— Begin TEXT TO READ —
It would seem illogical that ASFA would implicitly leave unchanged
certain ICWA provisions, like notice to tribes, intervention, and transfer
to tribal courts, while modifying others.FN7
Second,
the rules of statutory construction require that the more specific
statute controls. In
re T.H.M.,
2002 SD 13, ¶ 7,
640 N.W.2d 68, 71. As
between the two acts, ICWA is the more specific. ICWA
deals with a discrete segment of our population, Native American
families, who Congress found were best served by maintaining their
relationships with their tribes and extended families. ICWA
specifically imposes higher evidentiary standards and different protections for parents
whose rights are subject to termination than do termination proceedings
under state law. 25
U.S.C. § 1912(d)
(“active
efforts”)
and § 1912(f)
(proof “supported
by evidence beyond a reasonable doubt, including testimony of qualified
expert witnesses, that the continued custody of the child by
the parent or Indian custodian is likely to result in
serious emotional or physical damage to the child.”).
— End TEXT TO READ —
GOAL A: According to the passage on ICWA and ASFA, which of the two acts is the more specific?
The passage above has no connection to the records that follow it.
— Begin TASK INPUT —
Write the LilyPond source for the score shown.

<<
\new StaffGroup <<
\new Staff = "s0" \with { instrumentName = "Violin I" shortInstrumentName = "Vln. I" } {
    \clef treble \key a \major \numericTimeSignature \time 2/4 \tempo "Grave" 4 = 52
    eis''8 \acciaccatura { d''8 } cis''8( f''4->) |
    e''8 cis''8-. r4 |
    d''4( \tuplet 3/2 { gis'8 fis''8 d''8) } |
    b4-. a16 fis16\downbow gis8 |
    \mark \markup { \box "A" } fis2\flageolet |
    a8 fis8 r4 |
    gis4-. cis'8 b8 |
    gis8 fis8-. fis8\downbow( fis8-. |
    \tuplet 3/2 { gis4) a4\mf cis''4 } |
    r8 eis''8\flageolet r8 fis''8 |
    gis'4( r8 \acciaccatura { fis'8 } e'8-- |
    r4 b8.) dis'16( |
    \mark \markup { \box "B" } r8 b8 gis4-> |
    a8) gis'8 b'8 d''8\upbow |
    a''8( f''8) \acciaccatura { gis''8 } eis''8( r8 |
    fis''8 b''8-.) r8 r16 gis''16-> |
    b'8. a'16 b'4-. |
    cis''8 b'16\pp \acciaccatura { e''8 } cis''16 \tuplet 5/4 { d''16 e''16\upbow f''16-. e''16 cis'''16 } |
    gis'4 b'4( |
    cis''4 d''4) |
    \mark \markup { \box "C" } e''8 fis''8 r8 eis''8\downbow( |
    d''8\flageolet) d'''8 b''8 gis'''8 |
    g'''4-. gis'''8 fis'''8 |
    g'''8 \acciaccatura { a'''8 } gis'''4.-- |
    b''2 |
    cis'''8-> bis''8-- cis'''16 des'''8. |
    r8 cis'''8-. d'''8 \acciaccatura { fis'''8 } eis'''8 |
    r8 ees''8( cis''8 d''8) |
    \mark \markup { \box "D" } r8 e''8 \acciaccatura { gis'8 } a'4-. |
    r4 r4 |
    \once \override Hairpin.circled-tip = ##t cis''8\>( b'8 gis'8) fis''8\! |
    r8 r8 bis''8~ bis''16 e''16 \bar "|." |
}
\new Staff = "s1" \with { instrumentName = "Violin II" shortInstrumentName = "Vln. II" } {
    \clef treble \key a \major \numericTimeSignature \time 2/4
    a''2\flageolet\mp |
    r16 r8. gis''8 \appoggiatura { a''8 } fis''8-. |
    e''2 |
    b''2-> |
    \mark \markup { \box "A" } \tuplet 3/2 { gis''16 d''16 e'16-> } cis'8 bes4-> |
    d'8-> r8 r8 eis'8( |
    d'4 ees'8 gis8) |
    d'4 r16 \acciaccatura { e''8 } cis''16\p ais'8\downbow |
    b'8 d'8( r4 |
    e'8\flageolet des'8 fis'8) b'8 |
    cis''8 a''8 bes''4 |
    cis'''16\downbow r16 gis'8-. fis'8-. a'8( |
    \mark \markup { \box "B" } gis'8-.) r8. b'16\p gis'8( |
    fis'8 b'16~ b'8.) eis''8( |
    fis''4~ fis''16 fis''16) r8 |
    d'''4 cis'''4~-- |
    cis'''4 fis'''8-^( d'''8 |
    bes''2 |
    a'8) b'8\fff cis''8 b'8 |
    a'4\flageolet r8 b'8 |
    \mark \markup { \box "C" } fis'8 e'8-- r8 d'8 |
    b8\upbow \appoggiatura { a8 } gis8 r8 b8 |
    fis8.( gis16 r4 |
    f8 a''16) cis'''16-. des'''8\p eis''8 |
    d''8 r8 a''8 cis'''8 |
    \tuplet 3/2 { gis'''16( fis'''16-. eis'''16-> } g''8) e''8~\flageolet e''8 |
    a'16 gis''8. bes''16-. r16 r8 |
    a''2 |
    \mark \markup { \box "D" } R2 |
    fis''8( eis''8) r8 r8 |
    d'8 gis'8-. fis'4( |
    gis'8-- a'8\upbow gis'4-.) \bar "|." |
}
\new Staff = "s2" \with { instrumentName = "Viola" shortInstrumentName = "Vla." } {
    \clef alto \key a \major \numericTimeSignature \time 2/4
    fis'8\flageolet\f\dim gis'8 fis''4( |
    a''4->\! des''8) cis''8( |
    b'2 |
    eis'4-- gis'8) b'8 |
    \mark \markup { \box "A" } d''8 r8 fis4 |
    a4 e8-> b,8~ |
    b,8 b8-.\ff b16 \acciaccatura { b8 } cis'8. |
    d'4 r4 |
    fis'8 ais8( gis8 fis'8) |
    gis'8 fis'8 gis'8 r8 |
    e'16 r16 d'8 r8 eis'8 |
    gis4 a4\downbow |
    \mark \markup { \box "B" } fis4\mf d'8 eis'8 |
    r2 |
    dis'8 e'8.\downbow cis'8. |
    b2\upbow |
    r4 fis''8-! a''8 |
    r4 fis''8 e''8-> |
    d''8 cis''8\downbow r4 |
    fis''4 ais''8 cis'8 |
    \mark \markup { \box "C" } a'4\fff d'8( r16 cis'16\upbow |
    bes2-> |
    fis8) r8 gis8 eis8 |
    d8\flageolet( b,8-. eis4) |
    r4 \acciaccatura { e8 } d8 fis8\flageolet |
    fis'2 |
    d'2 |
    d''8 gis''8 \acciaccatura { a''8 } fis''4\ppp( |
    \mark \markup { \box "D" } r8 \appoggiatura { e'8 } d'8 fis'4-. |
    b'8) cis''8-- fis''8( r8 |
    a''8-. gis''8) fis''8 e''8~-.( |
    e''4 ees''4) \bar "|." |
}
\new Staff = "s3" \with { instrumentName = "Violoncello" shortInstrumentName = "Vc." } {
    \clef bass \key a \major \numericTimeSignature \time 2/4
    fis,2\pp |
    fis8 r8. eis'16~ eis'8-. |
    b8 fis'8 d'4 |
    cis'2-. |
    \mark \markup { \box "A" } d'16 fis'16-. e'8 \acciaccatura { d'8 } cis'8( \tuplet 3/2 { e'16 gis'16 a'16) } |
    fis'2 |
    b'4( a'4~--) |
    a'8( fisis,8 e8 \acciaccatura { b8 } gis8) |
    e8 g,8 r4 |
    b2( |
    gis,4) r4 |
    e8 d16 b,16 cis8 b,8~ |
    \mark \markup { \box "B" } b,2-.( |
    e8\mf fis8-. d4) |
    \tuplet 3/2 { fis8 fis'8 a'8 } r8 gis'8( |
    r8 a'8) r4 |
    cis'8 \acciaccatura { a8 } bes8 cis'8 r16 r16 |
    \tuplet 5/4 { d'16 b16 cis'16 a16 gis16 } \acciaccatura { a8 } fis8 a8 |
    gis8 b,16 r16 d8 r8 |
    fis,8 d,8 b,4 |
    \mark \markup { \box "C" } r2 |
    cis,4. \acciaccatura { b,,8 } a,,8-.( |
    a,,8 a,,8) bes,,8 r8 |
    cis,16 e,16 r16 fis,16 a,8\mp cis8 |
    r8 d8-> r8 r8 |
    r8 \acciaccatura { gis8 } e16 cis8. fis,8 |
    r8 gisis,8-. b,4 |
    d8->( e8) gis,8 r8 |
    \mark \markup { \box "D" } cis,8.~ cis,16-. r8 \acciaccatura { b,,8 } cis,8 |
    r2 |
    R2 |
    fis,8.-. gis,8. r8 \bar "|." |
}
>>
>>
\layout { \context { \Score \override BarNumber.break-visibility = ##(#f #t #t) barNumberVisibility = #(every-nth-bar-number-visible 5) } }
— End TASK INPUT —
GOAL B: Identify each line in the records that contains the string "tuplet", and copy every such line.

EXPECTED ANSWER A: ICWA is the more specific of the two acts.

EXPECTED ANSWER B:
    d''4( \tuplet 3/2 { gis'8 fis''8 d''8) } |
    \tuplet 3/2 { gis4) a4\mf cis''4 } |
    cis''8 b'16\pp \acciaccatura { e''8 } cis''16 \tuplet 5/4 { d''16 e''16\upbow f''16-. e''16 cis'''16 } |
    \mark \markup { \box "A" } \tuplet 3/2 { gis''16 d''16 e'16-> } cis'8 bes4-> |
    \tuplet 3/2 { gis'''16( fis'''16-. eis'''16-> } g''8) e''8~\flageolet e''8 |
    \mark \markup { \box "A" } d'16 fis'16-. e'8 \acciaccatura { d'8 } cis'8( \tuplet 3/2 { e'16 gis'16 a'16) } |
    \tuplet 3/2 { fis8 fis'8 a'8 } r8 gis'8( |
    \tuplet 5/4 { d'16 b16 cis'16 a16 gis16 } \acciaccatura { a8 } fis8 a8 |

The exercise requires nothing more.